A novelty is the rule by which the executive body of the company has the right to limit the term review of company documents, but in any case the term review can not be less than 10 working days of receipt of the company notice of intent to read the documents.
CHANGES Final AND TRANSIENT TERMS
1. The previous version of Final provisions of Clause 1 provided that this Act shall take effect six months after its publication, except the second sentence of second paragraph of Article 20, which shall take effect two years after the promulgation of this Law.
It about the rule where the action JSC exist solely in dematerialized form.
The new wording of the term changed to two years thirty months.
2. Added new clause to this effect.
Bringing joint stock companies established before the entry into force of this Law, in accordance with this Law is to achieve the following:
1) Amendments to the Charter, including those that involve changing the corporate name of open and closed joint stock company to a public or open and closed joint stock company in private if the number of shareholders at the date of such change is not more than 100 people, and all the other requirements of this law in the charter;
2) bringing the company's internal regulations in line with the requirements of this law.
The date of adjustment of joint-stock companies created before the enactment of this Act, in conformity with the requirements of this law is the date of state registration of amendments to the statute, including that involve changing the corporate name of the public company to a public or private joint stock company or closed joint stock company for public or private corporation.
Partial fulfillment of the requirements of the first paragraph of this Act is the implementation of the Law.

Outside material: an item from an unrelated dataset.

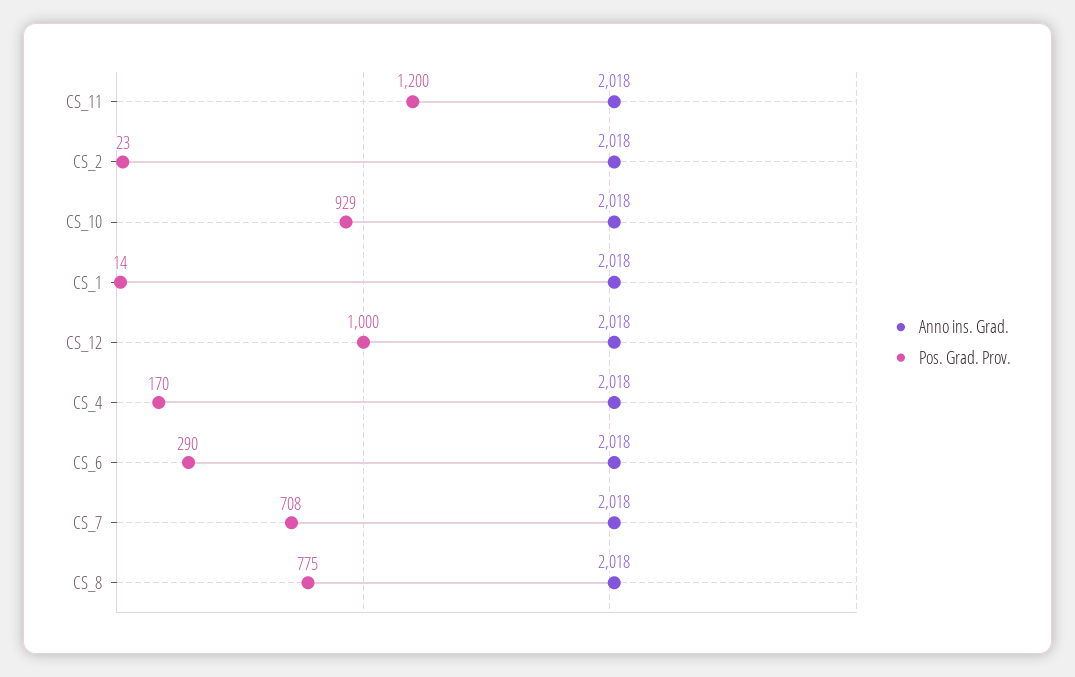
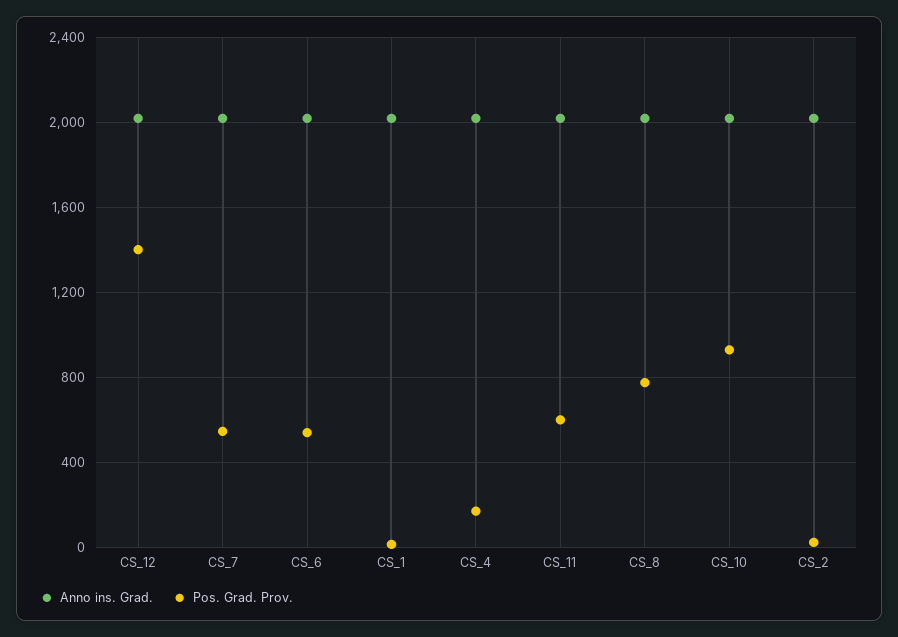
Pos. Grad. Prov., CS_11: 1200 -> 600
Pos. Grad. Prov., CS_12: 1000 -> 1400
Pos. Grad. Prov., CS_6: 290 -> 550
Pos. Grad. Prov., CS_7: 708 -> 550

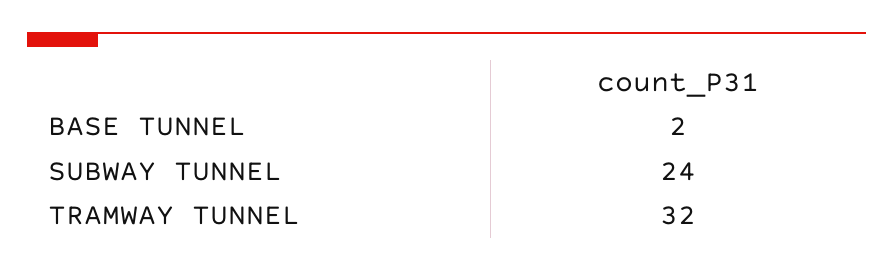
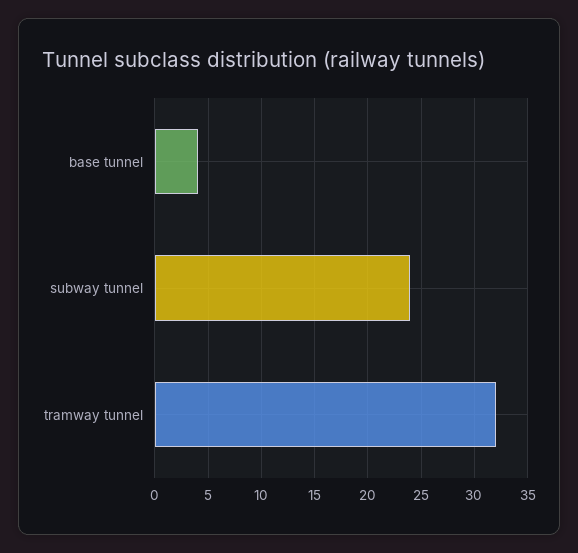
BASE TUNNEL: 2 -> 4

Bringing business into compliance with the provisions of the Law of the statutes and internal regulations of joint stock companies established before the enactment of this Act, including the corporate name change from open or closed to public or private, is not a conversion and does not require application of the suspension.
3. The new law has determined that the alignment of joint stock companies with the requirements this Act on Access of shares in dematerialized form only is the implementation of the following: supervisory board company in the manner prescribed State Commission on Securities and Stock Market must decide to transfer of securities with the documentary form into non (hereinafter - the decision of dematerialization) and provide the following acts committed in that order. More painted procedure transition of securities into non-documentary form.
The new law contains other changes which may be the subject of separate publications.